We can’t just say “good royals.” We just established that everyday people can earn this title by their behavior.

1. Florence Nightingale

“The Lady with the Lamp.”


She cleaned hospitals, brought in hygiene and statistics, and dropped death rates. She walked the wards at night so wounded soldiers wouldn’t feel alone.


That is a lady by any good definition.

2. Harriet Tubman

Escaped slavery and then went back around thirteen times to guide others to freedom.


She risked her life and freedom every single time. If that isn’t putting you up for a Lady—or rather Milady—title earned, I couldn’t think of another soul who deserves it more.

3. Rosa Parks

Refused to move from her bus seat.


Quiet, firm, dignified.


She took care of children and was a wonderful lady. She wanted respect, and she had earned it. This kind of dignity is one of the hallmarks of a lady.

4. Malala Yousafzai

Survived a shooting for wanting girls to go to school.


Now she fights globally for education.


Everyone deserves the chance to improve themselves—man, woman, boy, girl. Pick a skin color and insert it here. Everyone deserves the same access, even if poor or rich, provided that when we are given a proper chance we do our best to work for it. If you won’t do the work around your opportunities, that is on you as a person.

5. Roberto Clemente

(Already mentioned on the volunteer page from my dear volunteer Hilary.)


Star baseball player who died on a relief flight bringing supplies to earthquake victims.


He insisted on fair and equal treatment for himself and others. Respect given, and respect given back.

6. Mr. Rogers (Fred Rogers)

TV host for children, gentle and consistent.


He let children know they were heard, respected, and beautiful. He didn’t talk down to them but truly cherished them. For that I’d call him a King rather than just a lord.

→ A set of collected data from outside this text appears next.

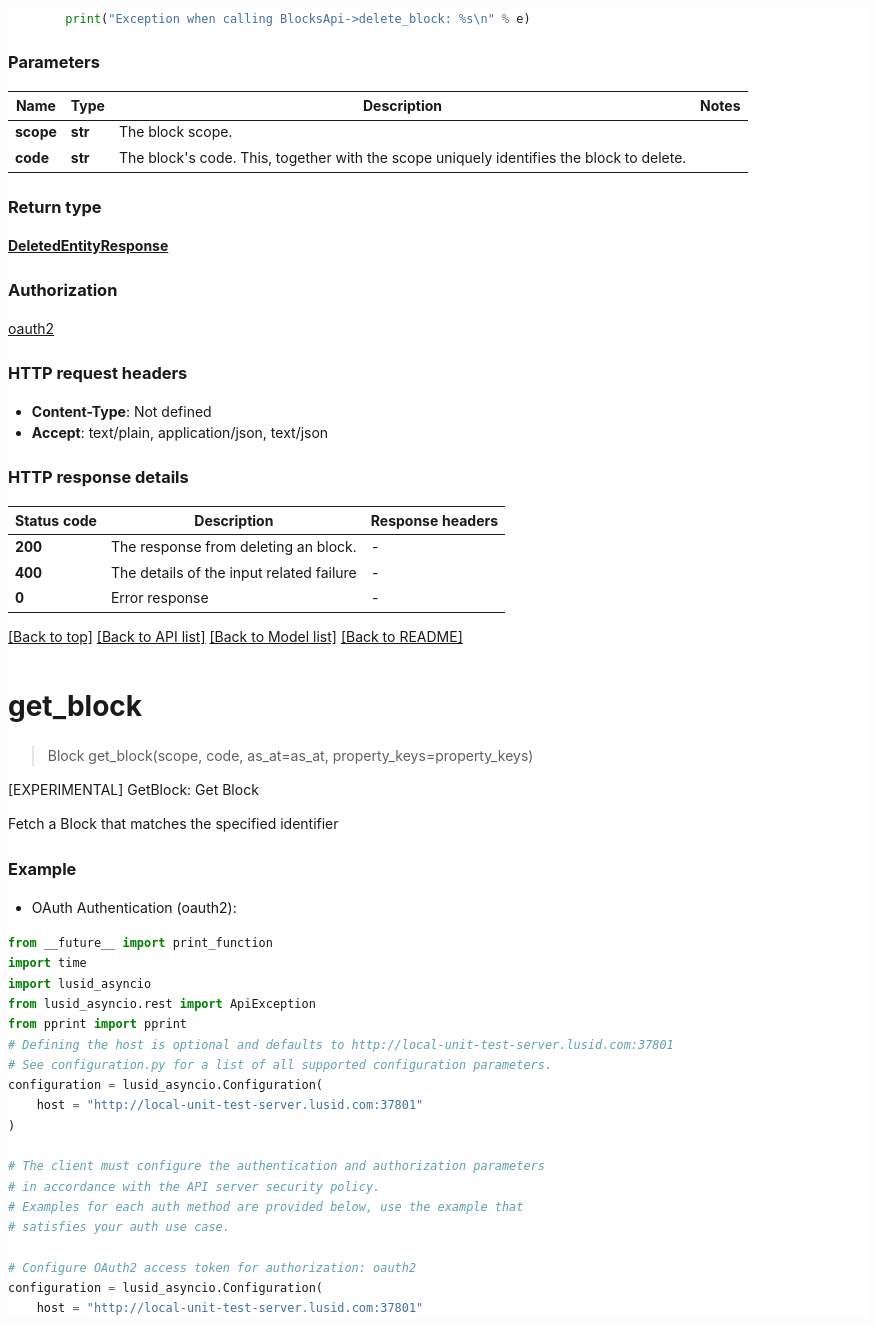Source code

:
 ```python
        print("Exception when calling BlocksApi->delete_block: %s\n" % e)
```

### Parameters

Name | Type | Description  | Notes
------------- | ------------- | ------------- | -------------
 **scope** | **str**| The block scope. | 
 **code** | **str**| The block&#39;s code. This, together with the scope uniquely identifies the block to delete. | 

### Return type

[**DeletedEntityResponse**](DeletedEntityResponse.md)

### Authorization

[oauth2](../README.md#oauth2)

### HTTP request headers

 - **Content-Type**: Not defined
 - **Accept**: text/plain, application/json, text/json

### HTTP response details
| Status code | Description | Response headers |
|-------------|-------------|------------------|
**200** | The response from deleting an block. |  -  |
**400** | The details of the input related failure |  -  |
**0** | Error response |  -  |

[[Back to top]](#) [[Back to API list]](../README.md#documentation-for-api-endpoints) [[Back to Model list]](../README.md#documentation-for-models) [[Back to README]](../README.md)

# **get_block**
> Block get_block(scope, code, as_at=as_at, property_keys=property_keys)

[EXPERIMENTAL] GetBlock: Get Block

Fetch a Block that matches the specified identifier

### Example

* OAuth Authentication (oauth2):
```python
from __future__ import print_function
import time
import lusid_asyncio
from lusid_asyncio.rest import ApiException
from pprint import pprint
# Defining the host is optional and defaults to http://local-unit-test-server.lusid.com:37801
# See configuration.py for a list of all supported configuration parameters.
configuration = lusid_asyncio.Configuration(
    host = "http://local-unit-test-server.lusid.com:37801"
)

# The client must configure the authentication and authorization parameters
# in accordance with the API server security policy.
# Examples for each auth method are provided below, use the example that
# satisfies your auth use case.

# Configure OAuth2 access token for authorization: oauth2
configuration = lusid_asyncio.Configuration(
    host = "http://local-unit-test-server.lusid.com:37801"
```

Last on this list, but in no way the least just for being the last.



The Crown and the Everyday King

When we look at our everyday people, we see the truth.


The crown is a circle of responsibility. It is a mantle to see to those around us. The power inside it is meant for service to the people, not to self—but some forget that when they have it. Even presidents have failed us at times. People are fallible.


But an everyday person can live in service to others without any official title and be every bit as deserving of the reference.


So to Milady Harriet Tubman and King Fred Rogers I curtsy, and I incline my head to them all, as I thank them for helping me know this:


All lives matter, proven by many a good soul.